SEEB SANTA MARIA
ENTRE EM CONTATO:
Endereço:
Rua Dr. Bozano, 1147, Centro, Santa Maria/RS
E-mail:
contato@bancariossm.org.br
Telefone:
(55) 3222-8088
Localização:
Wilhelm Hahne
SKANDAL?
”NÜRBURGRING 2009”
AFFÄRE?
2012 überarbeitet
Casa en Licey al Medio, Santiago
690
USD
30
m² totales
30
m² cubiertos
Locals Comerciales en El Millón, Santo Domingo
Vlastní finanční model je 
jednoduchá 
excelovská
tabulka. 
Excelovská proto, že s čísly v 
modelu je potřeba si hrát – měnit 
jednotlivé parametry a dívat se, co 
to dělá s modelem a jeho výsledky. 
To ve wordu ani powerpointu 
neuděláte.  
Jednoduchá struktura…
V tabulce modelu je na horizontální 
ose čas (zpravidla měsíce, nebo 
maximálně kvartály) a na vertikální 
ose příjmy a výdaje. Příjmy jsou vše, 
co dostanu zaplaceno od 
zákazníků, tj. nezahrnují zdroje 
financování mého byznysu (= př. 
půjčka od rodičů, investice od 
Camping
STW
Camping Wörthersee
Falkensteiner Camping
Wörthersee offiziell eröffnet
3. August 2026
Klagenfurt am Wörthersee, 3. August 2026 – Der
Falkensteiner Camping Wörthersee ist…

----

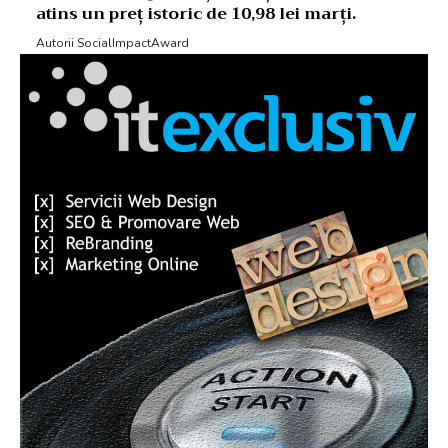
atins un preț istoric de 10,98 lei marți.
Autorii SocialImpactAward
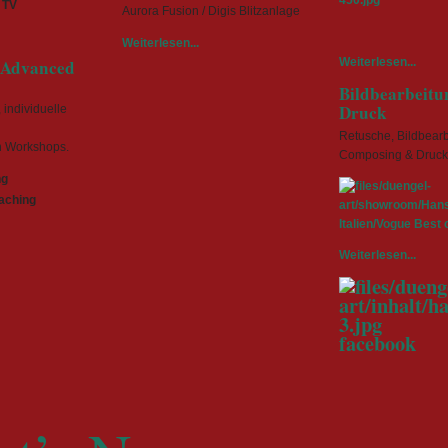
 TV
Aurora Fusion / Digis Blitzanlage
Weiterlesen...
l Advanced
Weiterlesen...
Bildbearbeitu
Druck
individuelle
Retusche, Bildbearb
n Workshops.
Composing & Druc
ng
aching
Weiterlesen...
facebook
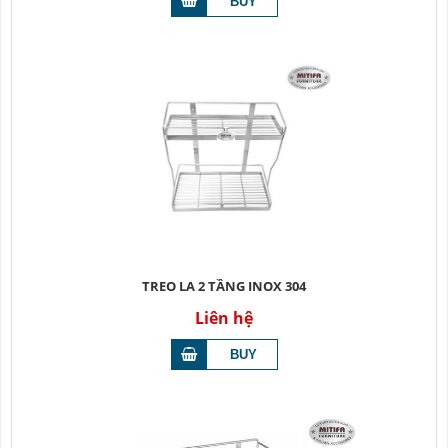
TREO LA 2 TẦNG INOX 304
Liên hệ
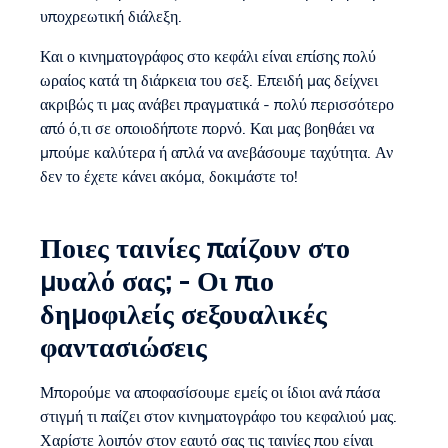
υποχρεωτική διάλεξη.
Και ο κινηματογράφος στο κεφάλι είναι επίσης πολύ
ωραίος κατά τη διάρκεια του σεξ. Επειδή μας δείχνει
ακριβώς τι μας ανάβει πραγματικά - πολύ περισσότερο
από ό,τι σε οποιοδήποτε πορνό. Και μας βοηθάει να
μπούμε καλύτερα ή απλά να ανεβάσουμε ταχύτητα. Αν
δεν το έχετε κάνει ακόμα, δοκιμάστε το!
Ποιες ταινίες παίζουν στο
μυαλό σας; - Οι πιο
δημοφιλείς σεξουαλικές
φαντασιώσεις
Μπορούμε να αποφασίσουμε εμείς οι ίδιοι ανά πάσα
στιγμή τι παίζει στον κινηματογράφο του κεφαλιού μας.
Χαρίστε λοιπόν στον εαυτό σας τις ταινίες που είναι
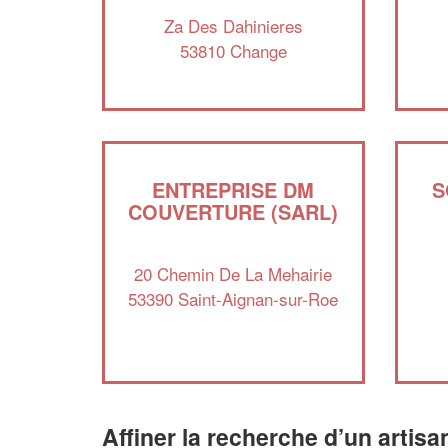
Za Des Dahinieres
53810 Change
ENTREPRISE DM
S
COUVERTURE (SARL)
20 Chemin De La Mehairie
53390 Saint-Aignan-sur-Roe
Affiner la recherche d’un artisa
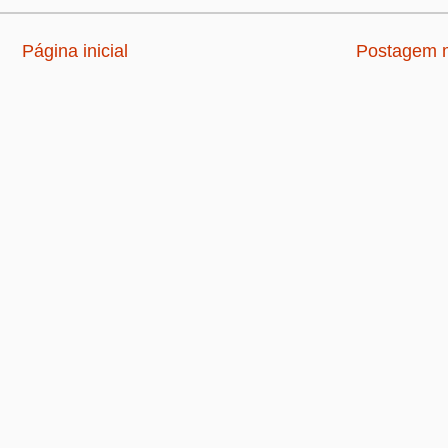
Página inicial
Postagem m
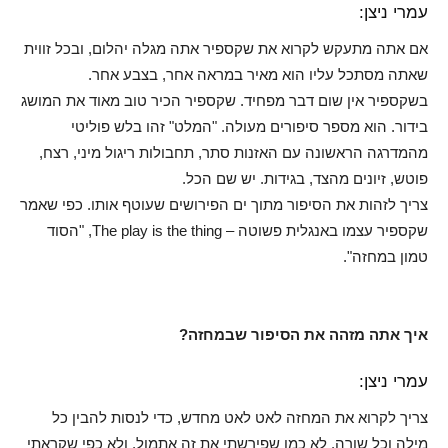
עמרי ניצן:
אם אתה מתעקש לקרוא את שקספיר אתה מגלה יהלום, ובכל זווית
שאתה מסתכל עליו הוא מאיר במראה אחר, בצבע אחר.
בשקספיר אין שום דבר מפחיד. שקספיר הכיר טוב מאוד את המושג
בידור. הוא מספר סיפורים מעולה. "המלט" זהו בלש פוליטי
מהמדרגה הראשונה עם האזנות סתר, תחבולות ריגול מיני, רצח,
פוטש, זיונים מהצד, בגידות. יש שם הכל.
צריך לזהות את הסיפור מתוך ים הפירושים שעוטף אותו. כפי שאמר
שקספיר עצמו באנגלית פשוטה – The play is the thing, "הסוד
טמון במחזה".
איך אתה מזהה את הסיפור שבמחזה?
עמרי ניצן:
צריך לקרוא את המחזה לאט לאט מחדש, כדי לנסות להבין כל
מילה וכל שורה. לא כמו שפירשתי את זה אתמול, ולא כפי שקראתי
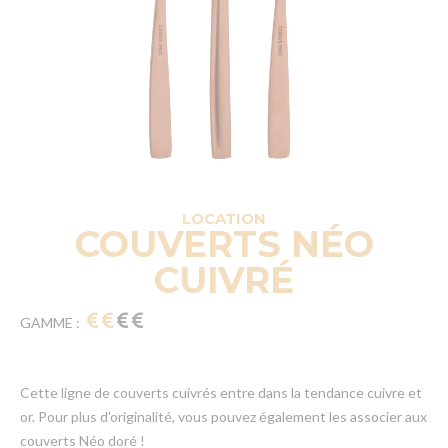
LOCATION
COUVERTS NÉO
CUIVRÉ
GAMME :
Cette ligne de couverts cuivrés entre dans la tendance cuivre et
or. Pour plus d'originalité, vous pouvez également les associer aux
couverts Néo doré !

----

▶ [EXERCISE DESCRIPTION]:
Format the rows from the line with "SEEB SANTA MARIA" up to and including the line with "Jednoduchá struktura…" as a numbered list, leaving out any blank lines.

▶ [SOLUTION TO THE EXERCISE]:
1. SEEB SANTA MARIA
2. ENTRE EM CONTATO:
3. Endereço:
4. Rua Dr. Bozano, 1147, Centro, Santa Maria/RS
5. E-mail:
6. contato@bancariossm.org.br
7. Telefone:
8. (55) 3222-8088
9. Localização:
10. Wilhelm Hahne
11. SKANDAL?
12. ”NÜRBURGRING 2009”
13. AFFÄRE?
14. 2012 überarbeitet
15. Casa en Licey al Medio, Santiago
16. 690
17. USD
18. 30
19. m² totales
20. 30
21. m² cubiertos
22. Locals Comerciales en El Millón, Santo Domingo
23. Vlastní finanční model je 
24. jednoduchá 
25. excelovská
26. tabulka. 
27. Excelovská proto, že s čísly v 
28. modelu je potřeba si hrát – měnit 
29. jednotlivé parametry a dívat se, co 
30. to dělá s modelem a jeho výsledky. 
31. To ve wordu ani powerpointu 
32. neuděláte.  
33. Jednoduchá struktura…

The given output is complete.